You will need to wait for mutations that confer such flying ability. Of course, there won't be a single mutation that turns a pig into a flying pig. Simply because flight is really not a simple adaptation for a pig! There are few species you could have chosen for which flight would be harder to think of! You are going to go on a long step-by-step procedure, fixing mutations one at a time by selecting every one of them and that will probably take hundreds of thousands of years or maybe millions of years.

Step-by-step procedure

I suspect you would consider using their front limb for flying. Here is a potential and extremely simplified step-by-step procedure. Of course, if you were thinking of pigs flying using their ears, the procedure wold be drastically different!

You should probably start by attempting to modify their limbs then. You can maybe try to start by selecting for individuals that are better able to manipulate objects with the front limb. Also start selecting for lighter bodies. Also, remove any selection for the ability of fast displacement or moving in the mud as that would select for their current front limbs. Start with some very very simplistic manipulation and increase up to eventually ending up with individuals that have pretty flexible front limb. Make sure to select for front limb that can move perpendicular to the body axis.

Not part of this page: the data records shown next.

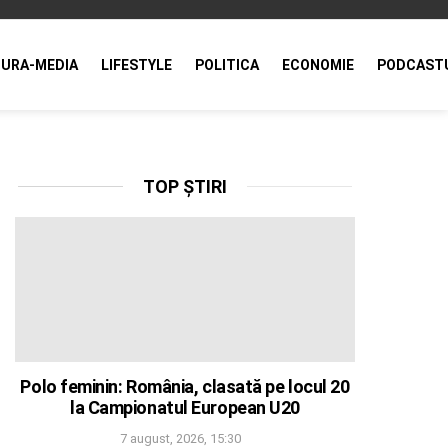
URA-MEDIA
LIFESTYLE
POLITICA
ECONOMIE
PODCAST
TOP ȘTIRI
Polo feminin: România, clasată pe locul 20
la Campionatul European U20
7 august, 2026, 15:30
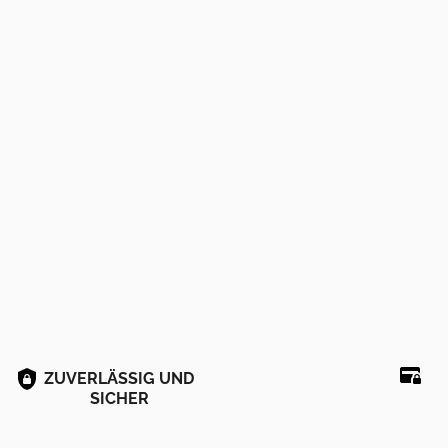
ZUVERLÄSSIG UND
SICHER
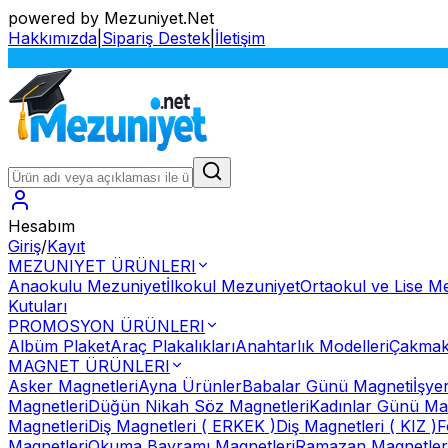
powered by Mezuniyet.Net
Hakkımızda
|
Sipariş Destek
|
İletişim
Hesabım
Giriş
/
Kayıt
MEZUNIYET ÜRÜNLERI
Anaokulu Mezuniyet
İlkokul Mezuniyet
Ortaokul ve Lise M
Kutuları
PROMOSYON ÜRÜNLERI
Albüm Plaket
Araç Plakalıkları
Anahtarlık Modelleri
Çakmak
MAGNET ÜRÜNLERI
Asker Magnetleri
Ayna Ürünler
Babalar Günü Magneti
İşye
Magnetleri
Düğün Nikah Söz Magnetleri
Kadınlar Günü Ma
Magnetleri
Diş Magnetleri ( ERKEK )
Diş Magnetleri ( KIZ )
F
Magnetleri
Okuma Bayramı Magnetleri
Ramazan Magnetler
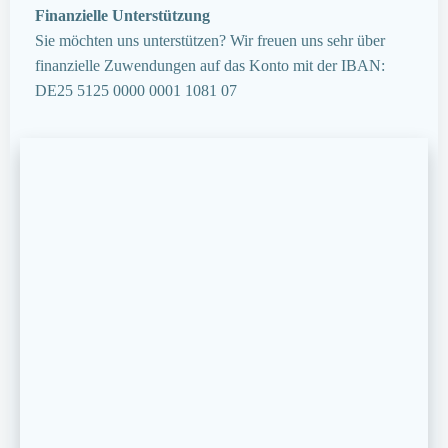
Finanzielle Unterstützung
Sie möchten uns unterstützen? Wir freuen uns sehr über
finanzielle Zuwendungen auf das Konto mit der IBAN:
DE25 5125 0000 0001 1081 07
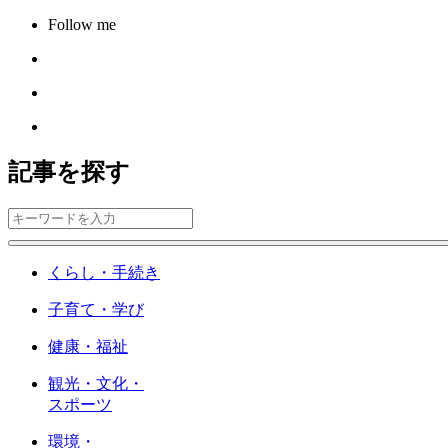
Follow me
記事を探す
くらし・手続き
子育て・学び
健康・福祉
観光・文化・
スポーツ
環境・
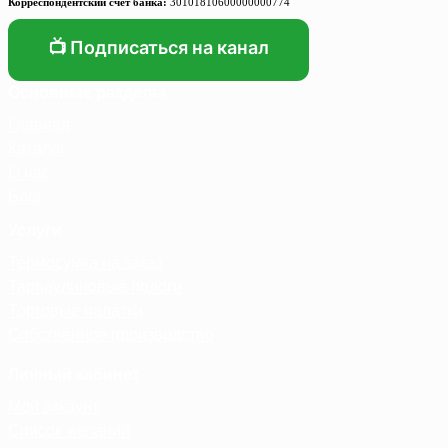
Корреспондентский счет банка:
30101810600000000774
📺 Подписаться на канал
Основные разделы
Главная
Каталог
О нас
Блог
Услуги
Термосумка на заказ
Тарпаулиновые пологи
Торговые палатки
Собственное производство
Личный кабинет
Мой аккаунт
Список желаний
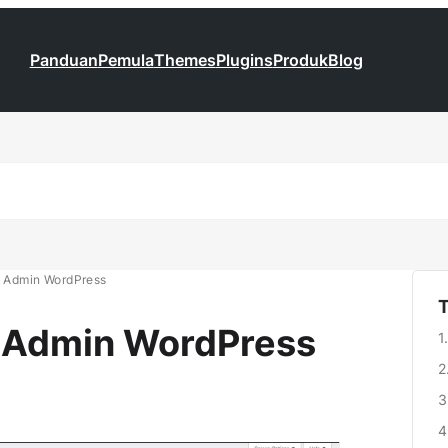
Panduan
Pemula
Themes
Plugins
Produk
Blog
n Admin WordPress
T
n Admin WordPress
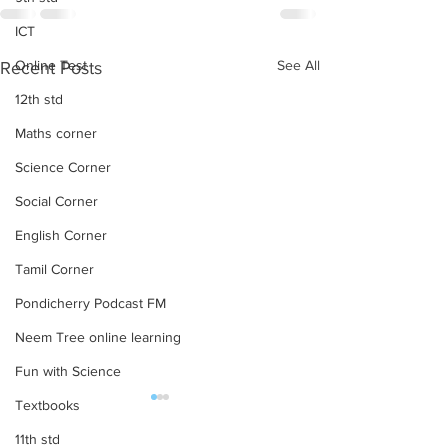
ICT
Online Test
See All
Recent Posts
12th std
Maths corner
Science Corner
Social Corner
English Corner
Tamil Corner
Pondicherry Podcast FM
Neem Tree online learning
Fun with Science
Textbooks
10th std Maths Half Yearly
10th Maths All U
2022 Solution/ Answer
online test
11th std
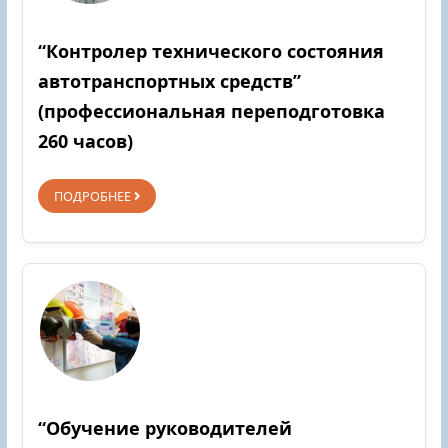
“Контролер технического состояния
автотранспортных средств”
(профессиональная переподготовка
260 часов)
ПОДРОБНЕЕ
“Обучение руководителей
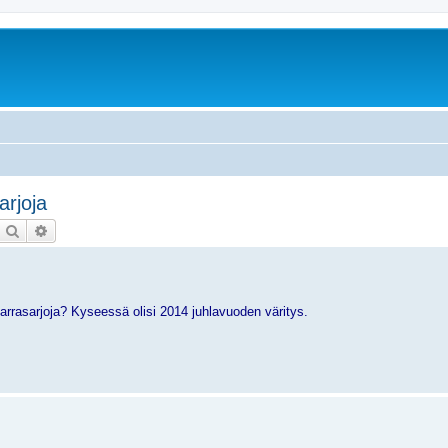
arjoja
Etsi
Tarkennettu haku
 tarrasarjoja? Kyseessä olisi 2014 juhlavuoden väritys.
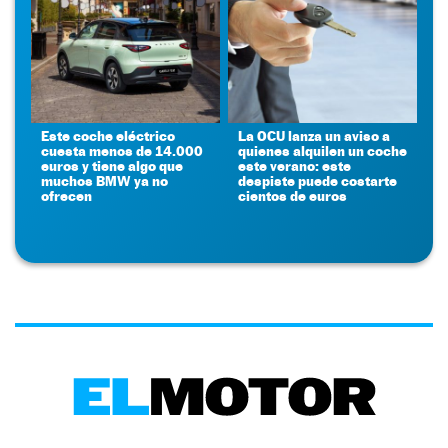
Este coche eléctrico
La OCU lanza un aviso a
cuesta menos de 14.000
quienes alquilen un coche
euros y tiene algo que
este verano: este
muchos BMW ya no
despiste puede costarte
ofrecen
cientos de euros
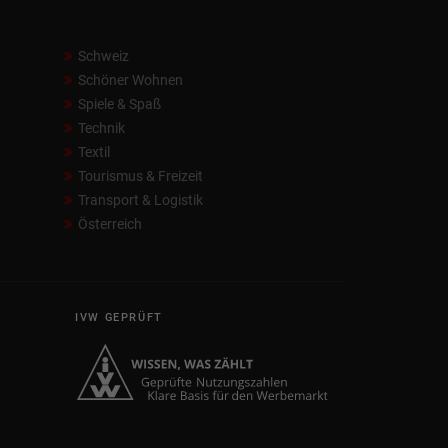
Schweiz
Schöner Wohnen
Spiele & Spaß
Technik
Textil
Tourismus & Freizeit
Transport & Logistik
Österreich
IVW GEPRÜFT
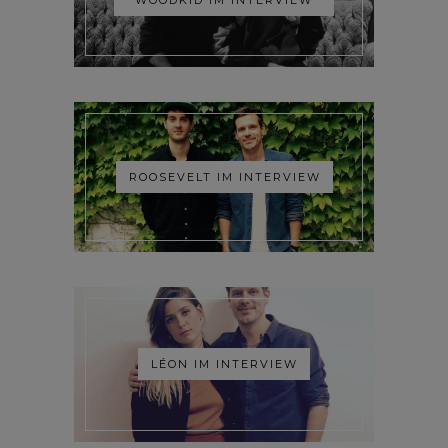
ROOSEVELT IM INTERVIEW
LÉON IM INTERVIEW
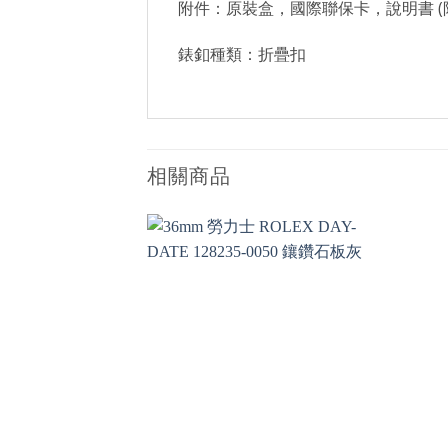
附件：原裝盒，國際聯保卡，說明書 (
錶釦種類：折疊扣
相關商品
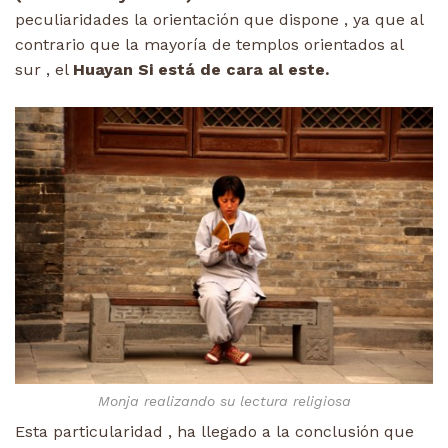
peculiaridades la orientación que dispone , ya que al
contrario que la mayoría de templos orientados al
sur , el
Huayan Si está de cara al este.
Monja realizando su lectura religiosa
Esta particularidad , ha llegado a la conclusión que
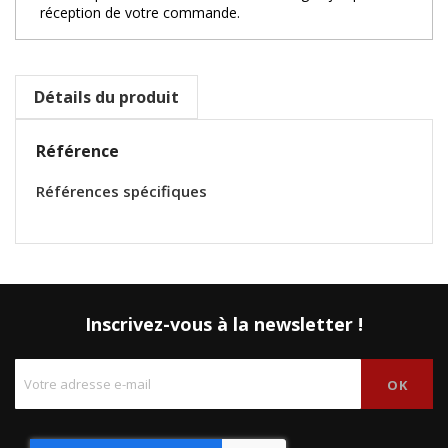
réception de votre commande.
Détails du produit
Référence
Références spécifiques
Inscrivez-vous à la newsletter !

Then I don't know if you should aim to make wings out of skin or out of hair-feather like structure. If you're aiming with feather-like structure, you can try play it out with sexual selection just like it evolved in birds. Let's say you're choosing skin wings. Then, maybe selecting for those having broad and thing front limbs might be a good way to go. In the meantime, you've reached anything like that, you probably managed to reduce the body size of your pigs to the size of a mouse with a very elongated body.

Select for jumping abilities and then slowly for flying abilities. You've got flying organisms who's ancestors were pigs! Be aware nobody is going to fund such a useless and incredibly long experiment.

  • $\begingroup$ "If by 'artificially select' you refer to selection on available genetic variance, then No, it is not! You'll need plenty of new mutations and it would take a very long time." hmm. "Yes, it is! But you'll need plenty of new mutations and it would take a very long time" there, fixed it for you :) $\endgroup$ – Pelinore Dec 25 '18 at 16:05

Evolution really is all about random rolls of the dice, with natural selection deciding the outcome. The question of pigs flying has a precedence. Birds evolved from therapod dinosaurs (one of which is T-rex). But birds have an awful lot of adaptations for flight, including many that must have functioned for some other purpose before they could fly, such as feathers for thermo-regulation. The first wings must have served some function other than flying. Artificial selection is different from natural selection in that it is accelerated through selective breeding. But the principles are the same. You would first breed for small size and light weight. All three tetrapod species that evolved flight did so with their forelimbs. So you would need to look for long forelimbs, and skin in the armpits...Keep in mind these changes would be random. It would require a staggering number of generations. But perhaps, and entirely hypothetically (as you asked), one could try, and it could be done.


I think you have to consider constraints imposed by embryology in this case. Mutations are "random" in the sense that you can't look into the future and plan what would be good for the organism. It doesn't mean that absolutely anything is possible. Wings could only evolve if the process of development allows them to. So you could try with all your might to artificially select pigs that you think might have qualities that allow other flying animals to fly, but wings are never going to appear unless embryological processes are susceptible to this kind of modification.